▸ WHAT TO WORK ON
With no additions or omissions, print the listing that follows.

▸ INPUT DATA
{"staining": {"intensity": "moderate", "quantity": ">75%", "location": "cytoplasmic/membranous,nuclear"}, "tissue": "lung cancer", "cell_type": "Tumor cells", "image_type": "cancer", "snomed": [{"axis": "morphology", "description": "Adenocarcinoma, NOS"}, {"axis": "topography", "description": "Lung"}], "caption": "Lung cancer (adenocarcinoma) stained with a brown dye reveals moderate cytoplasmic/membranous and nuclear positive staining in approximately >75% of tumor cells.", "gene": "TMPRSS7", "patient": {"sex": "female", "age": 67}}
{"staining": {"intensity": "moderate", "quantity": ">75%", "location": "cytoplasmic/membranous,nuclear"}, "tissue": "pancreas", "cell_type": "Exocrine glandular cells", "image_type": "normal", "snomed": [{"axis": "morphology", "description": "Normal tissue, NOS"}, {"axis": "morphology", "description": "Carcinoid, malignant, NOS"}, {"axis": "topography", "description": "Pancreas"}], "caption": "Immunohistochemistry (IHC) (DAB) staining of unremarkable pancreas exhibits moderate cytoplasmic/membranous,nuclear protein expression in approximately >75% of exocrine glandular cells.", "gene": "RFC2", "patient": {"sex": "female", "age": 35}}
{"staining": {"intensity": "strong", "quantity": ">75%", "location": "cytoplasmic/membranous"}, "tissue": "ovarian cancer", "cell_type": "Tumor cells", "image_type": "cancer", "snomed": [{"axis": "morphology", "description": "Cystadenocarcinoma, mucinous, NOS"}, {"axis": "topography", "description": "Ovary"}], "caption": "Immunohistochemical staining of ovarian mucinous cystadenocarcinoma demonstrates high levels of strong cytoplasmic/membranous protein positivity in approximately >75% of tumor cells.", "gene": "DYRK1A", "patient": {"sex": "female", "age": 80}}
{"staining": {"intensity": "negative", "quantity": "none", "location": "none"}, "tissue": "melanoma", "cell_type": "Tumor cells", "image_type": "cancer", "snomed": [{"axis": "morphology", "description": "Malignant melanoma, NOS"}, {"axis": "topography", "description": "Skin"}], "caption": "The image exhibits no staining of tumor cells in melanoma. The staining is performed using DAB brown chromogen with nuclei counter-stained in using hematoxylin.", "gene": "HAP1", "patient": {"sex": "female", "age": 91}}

▸ SOLUTION TO THIS PROBLEM
{"staining": {"intensity": "moderate", "quantity": ">75%", "location": "cytoplasmic/membranous,nuclear"}, "tissue": "lung cancer", "cell_type": "Tumor cells", "image_type": "cancer", "snomed": [{"axis": "morphology", "description": "Adenocarcinoma, NOS"}, {"axis": "topography", "description": "Lung"}], "caption": "Lung cancer (adenocarcinoma) stained with a brown dye reveals moderate cytoplasmic/membranous and nuclear positive staining in approximately >75% of tumor cells.", "gene": "TMPRSS7", "patient": {"sex": "female", "age": 67}}
{"staining": {"intensity": "moderate", "quantity": ">75%", "location": "cytoplasmic/membranous,nuclear"}, "tissue": "pancreas", "cell_type": "Exocrine glandular cells", "image_type": "normal", "snomed": [{"axis": "morphology", "description": "Normal tissue, NOS"}, {"axis": "morphology", "description": "Carcinoid, malignant, NOS"}, {"axis": "topography", "description": "Pancreas"}], "caption": "Immunohistochemistry (IHC) (DAB) staining of unremarkable pancreas exhibits moderate cytoplasmic/membranous,nuclear protein expression in approximately >75% of exocrine glandular cells.", "gene": "RFC2", "patient": {"sex": "female", "age": 35}}
{"staining": {"intensity": "strong", "quantity": ">75%", "location": "cytoplasmic/membranous"}, "tissue": "ovarian cancer", "cell_type": "Tumor cells", "image_type": "cancer", "snomed": [{"axis": "morphology", "description": "Cystadenocarcinoma, mucinous, NOS"}, {"axis": "topography", "description": "Ovary"}], "caption": "Immunohistochemical staining of ovarian mucinous cystadenocarcinoma demonstrates high levels of strong cytoplasmic/membranous protein positivity in approximately >75% of tumor cells.", "gene": "DYRK1A", "patient": {"sex": "female", "age": 80}}
{"staining": {"intensity": "negative", "quantity": "none", "location": "none"}, "tissue": "melanoma", "cell_type": "Tumor cells", "image_type": "cancer", "snomed": [{"axis": "morphology", "description": "Malignant melanoma, NOS"}, {"axis": "topography", "description": "Skin"}], "caption": "The image exhibits no staining of tumor cells in melanoma. The staining is performed using DAB brown chromogen with nuclei counter-stained in using hematoxylin.", "gene": "HAP1", "patient": {"sex": "female", "age": 91}}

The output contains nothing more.